2 hours ago, nevenbekriev said:

Sometimes there are wicked watches that will not run as we want

Then yes this one I definitely agree with any time you're dealing with vintage watches even if they sometimes show potential that they're going to Run and they're going to do what you think there do sometimes they won't. So technically I like the verify that the watch is going to run before it's cleaned and or and I like the fix any of the problems that I can find before I disassemble to run it through the cleaning machine if I can so things like timing adjustments and escapement adjustments and any of that stuff I can do before cleaning I would like to do it. But even if I get a watch that shows that it's going to be fine the rest of the way there is no guarantee that's going to happen if it's vintage.

Oh and I didn't reread the whole discussion but there is something I was curious about it looks nice except?

image.png.2fd26ac34ed680a0abf35c45328c67df.png

Before putting the watch in beat did you verify that the banking pins are where there supposed to be? Yes there movable banking pins and often times because are movable and there in a watch and people like to move things that move them with zero idea of what the consequence will be.

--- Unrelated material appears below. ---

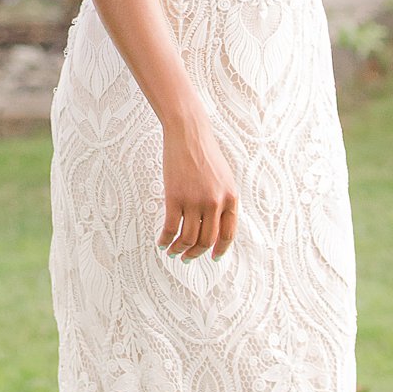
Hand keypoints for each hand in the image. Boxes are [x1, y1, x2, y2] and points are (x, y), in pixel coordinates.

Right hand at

So you can't visually put the watch in beat until you verify the banking pins or where there supposed to be.

 

 

  • Like 1
Posted

Well, being as I am an amateur watch repairer, I can only identify so much thats wrong at this point.  So im sure Ive missed a number of things that are not correct with this watch.  Be that as it may, Im pretty pleased with my first staff replacement and the watch runs now.  
I do not know what “good 'draw' of the lever to the banking pins” means. 
I also have no idea how to verify that the banking pins are in the correct positions, but Ill look into learning about this, thanks for the insight.